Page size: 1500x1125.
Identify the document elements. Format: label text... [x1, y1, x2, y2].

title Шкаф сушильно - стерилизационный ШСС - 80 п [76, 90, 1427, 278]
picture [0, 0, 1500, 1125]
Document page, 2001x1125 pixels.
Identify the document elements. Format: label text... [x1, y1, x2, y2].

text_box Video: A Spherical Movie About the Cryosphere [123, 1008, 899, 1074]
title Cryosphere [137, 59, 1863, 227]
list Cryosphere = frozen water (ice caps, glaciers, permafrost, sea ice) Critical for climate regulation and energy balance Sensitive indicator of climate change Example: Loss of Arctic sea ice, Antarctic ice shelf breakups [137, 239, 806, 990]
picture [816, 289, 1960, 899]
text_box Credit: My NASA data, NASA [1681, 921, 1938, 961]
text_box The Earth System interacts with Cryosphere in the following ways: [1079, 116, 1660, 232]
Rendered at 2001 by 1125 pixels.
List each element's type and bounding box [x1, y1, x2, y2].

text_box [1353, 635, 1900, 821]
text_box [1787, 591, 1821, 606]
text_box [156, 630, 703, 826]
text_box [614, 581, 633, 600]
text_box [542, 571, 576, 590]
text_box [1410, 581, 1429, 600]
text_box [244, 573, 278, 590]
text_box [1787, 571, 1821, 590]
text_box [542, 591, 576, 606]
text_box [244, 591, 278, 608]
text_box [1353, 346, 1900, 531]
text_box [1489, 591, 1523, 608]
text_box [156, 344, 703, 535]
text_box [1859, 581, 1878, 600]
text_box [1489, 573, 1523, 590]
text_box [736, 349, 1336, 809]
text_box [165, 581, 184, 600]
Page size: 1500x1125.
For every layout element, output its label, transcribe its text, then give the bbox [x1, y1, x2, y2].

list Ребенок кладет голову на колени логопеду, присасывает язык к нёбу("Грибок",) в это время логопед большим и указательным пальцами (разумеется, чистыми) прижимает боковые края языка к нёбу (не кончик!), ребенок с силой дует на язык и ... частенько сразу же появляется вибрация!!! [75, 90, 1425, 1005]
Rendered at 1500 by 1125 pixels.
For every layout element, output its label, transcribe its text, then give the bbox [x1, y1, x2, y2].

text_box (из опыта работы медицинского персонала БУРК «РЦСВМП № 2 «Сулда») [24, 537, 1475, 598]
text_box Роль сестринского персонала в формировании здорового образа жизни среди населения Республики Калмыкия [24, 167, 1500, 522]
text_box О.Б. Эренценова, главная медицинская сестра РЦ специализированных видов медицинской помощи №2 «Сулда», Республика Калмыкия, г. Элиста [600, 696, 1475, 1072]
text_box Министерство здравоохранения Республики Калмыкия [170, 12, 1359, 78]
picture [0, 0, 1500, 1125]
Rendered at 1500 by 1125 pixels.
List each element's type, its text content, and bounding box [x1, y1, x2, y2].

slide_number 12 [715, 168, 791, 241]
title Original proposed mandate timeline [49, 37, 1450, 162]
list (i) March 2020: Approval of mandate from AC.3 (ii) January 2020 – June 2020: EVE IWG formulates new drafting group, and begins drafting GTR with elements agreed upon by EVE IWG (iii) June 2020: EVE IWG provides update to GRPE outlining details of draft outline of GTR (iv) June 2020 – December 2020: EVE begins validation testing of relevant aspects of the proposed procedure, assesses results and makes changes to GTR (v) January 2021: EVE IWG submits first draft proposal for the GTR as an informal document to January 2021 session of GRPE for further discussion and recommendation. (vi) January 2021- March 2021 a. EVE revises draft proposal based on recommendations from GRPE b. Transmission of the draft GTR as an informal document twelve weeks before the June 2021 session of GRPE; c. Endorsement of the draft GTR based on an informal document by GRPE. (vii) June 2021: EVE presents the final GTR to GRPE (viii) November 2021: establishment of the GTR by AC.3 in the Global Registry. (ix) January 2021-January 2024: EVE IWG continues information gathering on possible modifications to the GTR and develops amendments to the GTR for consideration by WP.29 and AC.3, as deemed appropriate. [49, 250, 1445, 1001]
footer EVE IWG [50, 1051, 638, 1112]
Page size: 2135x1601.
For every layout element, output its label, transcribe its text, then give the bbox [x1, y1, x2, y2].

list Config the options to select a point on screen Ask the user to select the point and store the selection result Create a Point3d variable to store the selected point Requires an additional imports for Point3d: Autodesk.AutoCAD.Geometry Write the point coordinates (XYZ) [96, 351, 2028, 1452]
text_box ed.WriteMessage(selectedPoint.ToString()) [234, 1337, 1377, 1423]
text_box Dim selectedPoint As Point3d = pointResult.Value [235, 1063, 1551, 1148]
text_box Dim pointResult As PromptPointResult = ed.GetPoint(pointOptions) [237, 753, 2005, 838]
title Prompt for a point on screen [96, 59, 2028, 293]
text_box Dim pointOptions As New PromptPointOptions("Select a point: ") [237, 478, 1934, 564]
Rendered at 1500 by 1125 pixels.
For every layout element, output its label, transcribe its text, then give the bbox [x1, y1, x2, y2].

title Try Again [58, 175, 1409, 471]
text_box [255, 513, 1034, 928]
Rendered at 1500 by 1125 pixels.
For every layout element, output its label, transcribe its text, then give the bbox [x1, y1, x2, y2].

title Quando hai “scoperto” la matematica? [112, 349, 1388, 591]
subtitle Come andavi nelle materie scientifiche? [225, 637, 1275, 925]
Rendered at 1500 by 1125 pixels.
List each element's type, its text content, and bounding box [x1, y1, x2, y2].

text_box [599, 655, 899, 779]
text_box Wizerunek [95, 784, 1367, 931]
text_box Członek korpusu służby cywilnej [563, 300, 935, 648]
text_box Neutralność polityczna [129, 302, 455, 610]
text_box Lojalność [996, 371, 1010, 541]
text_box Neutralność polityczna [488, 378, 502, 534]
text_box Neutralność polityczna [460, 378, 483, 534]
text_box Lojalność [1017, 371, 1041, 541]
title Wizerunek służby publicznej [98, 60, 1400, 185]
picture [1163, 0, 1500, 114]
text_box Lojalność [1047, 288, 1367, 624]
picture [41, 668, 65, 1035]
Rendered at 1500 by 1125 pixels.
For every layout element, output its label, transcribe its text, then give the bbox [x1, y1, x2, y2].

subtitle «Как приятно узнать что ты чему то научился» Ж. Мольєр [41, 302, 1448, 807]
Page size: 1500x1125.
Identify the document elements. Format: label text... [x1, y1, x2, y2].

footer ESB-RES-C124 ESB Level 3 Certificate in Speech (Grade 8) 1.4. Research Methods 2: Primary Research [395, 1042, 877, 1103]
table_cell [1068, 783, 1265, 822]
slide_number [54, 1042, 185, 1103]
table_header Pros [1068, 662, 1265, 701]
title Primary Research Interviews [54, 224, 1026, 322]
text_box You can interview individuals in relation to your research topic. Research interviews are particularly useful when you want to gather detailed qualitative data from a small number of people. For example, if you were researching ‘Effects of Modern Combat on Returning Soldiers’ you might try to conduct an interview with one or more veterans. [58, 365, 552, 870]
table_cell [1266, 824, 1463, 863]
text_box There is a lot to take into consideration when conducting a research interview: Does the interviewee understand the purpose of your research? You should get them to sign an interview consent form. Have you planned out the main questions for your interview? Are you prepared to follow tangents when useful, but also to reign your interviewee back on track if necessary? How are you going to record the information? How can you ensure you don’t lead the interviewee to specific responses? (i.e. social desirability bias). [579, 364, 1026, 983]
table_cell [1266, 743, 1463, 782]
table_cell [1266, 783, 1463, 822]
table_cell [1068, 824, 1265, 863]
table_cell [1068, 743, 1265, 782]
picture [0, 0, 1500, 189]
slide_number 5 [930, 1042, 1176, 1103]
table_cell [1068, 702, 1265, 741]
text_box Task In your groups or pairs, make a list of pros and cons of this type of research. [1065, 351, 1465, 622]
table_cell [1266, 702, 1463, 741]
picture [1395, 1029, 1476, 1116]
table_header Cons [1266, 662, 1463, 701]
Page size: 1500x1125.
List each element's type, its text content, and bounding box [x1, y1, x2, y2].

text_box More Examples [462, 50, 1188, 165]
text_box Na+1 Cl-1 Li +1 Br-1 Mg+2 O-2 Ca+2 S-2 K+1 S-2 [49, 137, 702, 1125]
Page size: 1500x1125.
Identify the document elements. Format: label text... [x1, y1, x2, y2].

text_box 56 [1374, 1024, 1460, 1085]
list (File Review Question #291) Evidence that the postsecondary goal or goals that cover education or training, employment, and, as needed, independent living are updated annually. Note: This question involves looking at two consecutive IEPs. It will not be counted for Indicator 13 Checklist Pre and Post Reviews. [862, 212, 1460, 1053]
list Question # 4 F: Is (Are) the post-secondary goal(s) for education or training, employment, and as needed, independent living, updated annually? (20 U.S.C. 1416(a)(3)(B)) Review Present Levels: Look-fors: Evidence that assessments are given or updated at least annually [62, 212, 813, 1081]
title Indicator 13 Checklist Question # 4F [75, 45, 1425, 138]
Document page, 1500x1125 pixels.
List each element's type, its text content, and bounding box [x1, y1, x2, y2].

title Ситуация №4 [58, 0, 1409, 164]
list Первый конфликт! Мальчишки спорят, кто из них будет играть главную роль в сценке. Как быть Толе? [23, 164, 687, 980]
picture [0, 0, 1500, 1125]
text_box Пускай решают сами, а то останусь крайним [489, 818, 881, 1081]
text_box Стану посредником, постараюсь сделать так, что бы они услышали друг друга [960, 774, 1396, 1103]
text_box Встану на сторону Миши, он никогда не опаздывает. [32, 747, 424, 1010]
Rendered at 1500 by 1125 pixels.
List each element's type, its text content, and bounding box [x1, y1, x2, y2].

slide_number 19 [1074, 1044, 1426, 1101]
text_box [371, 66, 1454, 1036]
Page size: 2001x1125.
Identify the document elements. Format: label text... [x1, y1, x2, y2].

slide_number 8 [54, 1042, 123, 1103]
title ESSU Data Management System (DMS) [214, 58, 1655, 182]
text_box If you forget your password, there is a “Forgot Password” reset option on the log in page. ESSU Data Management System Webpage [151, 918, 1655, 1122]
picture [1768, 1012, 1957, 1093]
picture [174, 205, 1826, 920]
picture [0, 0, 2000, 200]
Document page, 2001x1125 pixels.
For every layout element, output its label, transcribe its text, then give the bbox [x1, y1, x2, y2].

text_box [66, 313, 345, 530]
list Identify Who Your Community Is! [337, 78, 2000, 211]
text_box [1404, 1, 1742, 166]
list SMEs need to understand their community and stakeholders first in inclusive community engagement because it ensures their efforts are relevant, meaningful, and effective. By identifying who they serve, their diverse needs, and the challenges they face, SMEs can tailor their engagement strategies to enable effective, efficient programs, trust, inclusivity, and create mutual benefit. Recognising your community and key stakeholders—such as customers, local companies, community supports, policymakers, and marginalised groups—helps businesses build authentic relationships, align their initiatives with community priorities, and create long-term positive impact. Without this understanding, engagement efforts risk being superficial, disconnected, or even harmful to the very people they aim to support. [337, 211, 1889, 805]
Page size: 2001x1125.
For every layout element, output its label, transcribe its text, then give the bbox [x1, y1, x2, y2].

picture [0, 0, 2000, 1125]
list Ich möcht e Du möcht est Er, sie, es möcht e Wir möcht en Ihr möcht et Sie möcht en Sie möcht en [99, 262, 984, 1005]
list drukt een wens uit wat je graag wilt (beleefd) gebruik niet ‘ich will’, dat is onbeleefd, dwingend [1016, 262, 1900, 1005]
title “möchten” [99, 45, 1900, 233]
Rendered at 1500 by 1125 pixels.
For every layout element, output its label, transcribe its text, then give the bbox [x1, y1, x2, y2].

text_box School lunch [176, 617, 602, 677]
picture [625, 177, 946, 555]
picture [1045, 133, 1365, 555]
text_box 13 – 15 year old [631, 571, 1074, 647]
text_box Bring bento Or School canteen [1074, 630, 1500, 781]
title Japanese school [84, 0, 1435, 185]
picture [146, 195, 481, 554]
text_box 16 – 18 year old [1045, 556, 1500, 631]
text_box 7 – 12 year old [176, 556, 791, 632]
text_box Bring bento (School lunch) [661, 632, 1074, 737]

■ ■ ■

WHAT YOU HAVE TO DO: Please repeat word for word the lines above that run from the beginning through the line containing "Rendered at 2001 by 1125 pixels.", keeping both the first and that last line.

WRITTEN RESPONSE:
Page size: 1500x1125.
Identify the document elements. Format: label text... [x1, y1, x2, y2].

title Шкаф сушильно - стерилизационный ШСС - 80 п [76, 90, 1427, 278]
picture [0, 0, 1500, 1125]
Document page, 2001x1125 pixels.
Identify the document elements. Format: label text... [x1, y1, x2, y2].

text_box Video: A Spherical Movie About the Cryosphere [123, 1008, 899, 1074]
title Cryosphere [137, 59, 1863, 227]
list Cryosphere = frozen water (ice caps, glaciers, permafrost, sea ice) Critical for climate regulation and energy balance Sensitive indicator of climate change Example: Loss of Arctic sea ice, Antarctic ice shelf breakups [137, 239, 806, 990]
picture [816, 289, 1960, 899]
text_box Credit: My NASA data, NASA [1681, 921, 1938, 961]
text_box The Earth System interacts with Cryosphere in the following ways: [1079, 116, 1660, 232]
Rendered at 2001 by 1125 pixels.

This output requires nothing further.